A test may have a single normal range, or there may be different normal ranges based upon age, sex, race, or other factors. Sometimes, more history is needed for interpretation (such as with maternal serum alpha-fetoprotein in pregnancy, which is dependent upon the gestational age--the later in gestation, the more AFP is present normally).

The "threshold" value to call a test result positive, or the utility of a reference range, may be determined by clinical importance. A routine pregnancy test threshold is set to yield as few false positives as possible. A screening HIV test is set to yield as few false negatives as possible.

Standard "normal" ranges for tests with numeric values are based upon use of a bell shaped curve. **"Normal" is usually defined as those test values that fall within 2 standard deviations of the mean**, which includes 95% of all results. The standard deviation is just a measure of dispersion.

For most bell-shaped curves, 68% of the values fall within 1 standard deviation of the mean, 95% within 2 SD's, and 97.7% within 3 SD's. For most laboratory tests, the "normal range" is defined as values falling within 2 SD's of the mean. This is sometimes called the "95% confidence limits".

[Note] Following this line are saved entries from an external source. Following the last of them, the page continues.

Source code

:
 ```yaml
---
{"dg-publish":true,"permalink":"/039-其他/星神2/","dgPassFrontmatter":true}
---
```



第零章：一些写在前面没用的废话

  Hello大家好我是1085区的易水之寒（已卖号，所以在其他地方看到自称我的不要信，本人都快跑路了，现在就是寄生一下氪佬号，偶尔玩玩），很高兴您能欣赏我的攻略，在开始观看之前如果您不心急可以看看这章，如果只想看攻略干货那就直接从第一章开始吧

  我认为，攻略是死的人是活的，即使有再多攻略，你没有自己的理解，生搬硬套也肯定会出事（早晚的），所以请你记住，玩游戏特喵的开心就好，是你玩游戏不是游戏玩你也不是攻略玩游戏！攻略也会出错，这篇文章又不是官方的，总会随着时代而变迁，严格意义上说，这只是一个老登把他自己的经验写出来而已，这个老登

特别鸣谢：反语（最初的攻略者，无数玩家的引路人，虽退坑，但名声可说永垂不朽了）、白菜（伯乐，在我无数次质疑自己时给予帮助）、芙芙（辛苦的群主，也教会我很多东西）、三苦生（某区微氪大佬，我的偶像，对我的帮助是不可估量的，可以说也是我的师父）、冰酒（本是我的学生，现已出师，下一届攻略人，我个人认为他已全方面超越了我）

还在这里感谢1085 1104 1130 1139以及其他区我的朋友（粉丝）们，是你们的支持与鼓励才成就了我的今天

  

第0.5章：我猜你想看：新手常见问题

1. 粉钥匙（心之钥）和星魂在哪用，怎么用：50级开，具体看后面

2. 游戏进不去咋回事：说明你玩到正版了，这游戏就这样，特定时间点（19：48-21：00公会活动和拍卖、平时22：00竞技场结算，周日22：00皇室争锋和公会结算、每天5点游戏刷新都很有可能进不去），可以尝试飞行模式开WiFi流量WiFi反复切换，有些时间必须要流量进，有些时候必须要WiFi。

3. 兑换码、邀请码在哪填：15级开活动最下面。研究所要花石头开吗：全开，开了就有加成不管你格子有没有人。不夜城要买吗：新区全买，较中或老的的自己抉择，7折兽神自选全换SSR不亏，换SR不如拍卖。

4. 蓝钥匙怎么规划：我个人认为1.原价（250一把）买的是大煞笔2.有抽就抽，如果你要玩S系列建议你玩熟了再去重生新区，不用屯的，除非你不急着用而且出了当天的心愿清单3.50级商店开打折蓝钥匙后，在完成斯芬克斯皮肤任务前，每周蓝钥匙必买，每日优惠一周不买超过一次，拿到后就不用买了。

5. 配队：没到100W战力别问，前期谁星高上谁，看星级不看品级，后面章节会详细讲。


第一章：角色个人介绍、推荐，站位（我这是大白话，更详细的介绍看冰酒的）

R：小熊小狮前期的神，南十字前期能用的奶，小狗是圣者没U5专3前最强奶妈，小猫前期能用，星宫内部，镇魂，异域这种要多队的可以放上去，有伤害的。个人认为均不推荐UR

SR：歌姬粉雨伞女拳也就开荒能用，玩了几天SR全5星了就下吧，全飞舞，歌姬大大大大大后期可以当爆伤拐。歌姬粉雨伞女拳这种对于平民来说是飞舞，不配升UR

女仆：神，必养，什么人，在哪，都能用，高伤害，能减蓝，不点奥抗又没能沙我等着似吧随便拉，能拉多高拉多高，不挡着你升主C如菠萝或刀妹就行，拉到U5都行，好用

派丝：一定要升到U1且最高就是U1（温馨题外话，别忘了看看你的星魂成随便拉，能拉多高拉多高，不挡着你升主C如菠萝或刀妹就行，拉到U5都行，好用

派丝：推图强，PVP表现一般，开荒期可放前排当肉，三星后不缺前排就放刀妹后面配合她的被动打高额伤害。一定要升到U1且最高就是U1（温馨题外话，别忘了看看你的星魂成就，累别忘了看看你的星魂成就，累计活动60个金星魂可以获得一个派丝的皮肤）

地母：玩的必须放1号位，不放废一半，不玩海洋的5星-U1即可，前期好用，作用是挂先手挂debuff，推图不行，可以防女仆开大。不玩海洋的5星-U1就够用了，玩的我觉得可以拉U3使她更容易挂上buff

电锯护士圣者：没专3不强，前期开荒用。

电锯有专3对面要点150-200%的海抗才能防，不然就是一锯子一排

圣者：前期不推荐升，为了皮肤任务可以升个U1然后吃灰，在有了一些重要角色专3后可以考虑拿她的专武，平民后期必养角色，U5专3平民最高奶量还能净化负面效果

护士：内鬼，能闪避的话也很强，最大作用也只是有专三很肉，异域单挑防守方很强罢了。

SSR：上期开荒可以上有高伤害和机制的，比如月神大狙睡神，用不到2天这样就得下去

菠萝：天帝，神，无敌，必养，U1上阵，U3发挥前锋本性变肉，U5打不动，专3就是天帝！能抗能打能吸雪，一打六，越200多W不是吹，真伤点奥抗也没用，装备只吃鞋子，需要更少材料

Thus, there is a 1 in 20 chance that an "abnormal" test may really be normal. For every 100 tests ordered, the statistical probability is that 5 will fall outside of a normal range.

If you perform 20 or more independent tests (which is not uncommon on patients admitted to hospital), then there is a greater than 50% likelihood that one or more tests will be "abnormal" just from statistical variation. If you keep ordering more tests just to track these down, you can go on for a long time and spend a lot of money.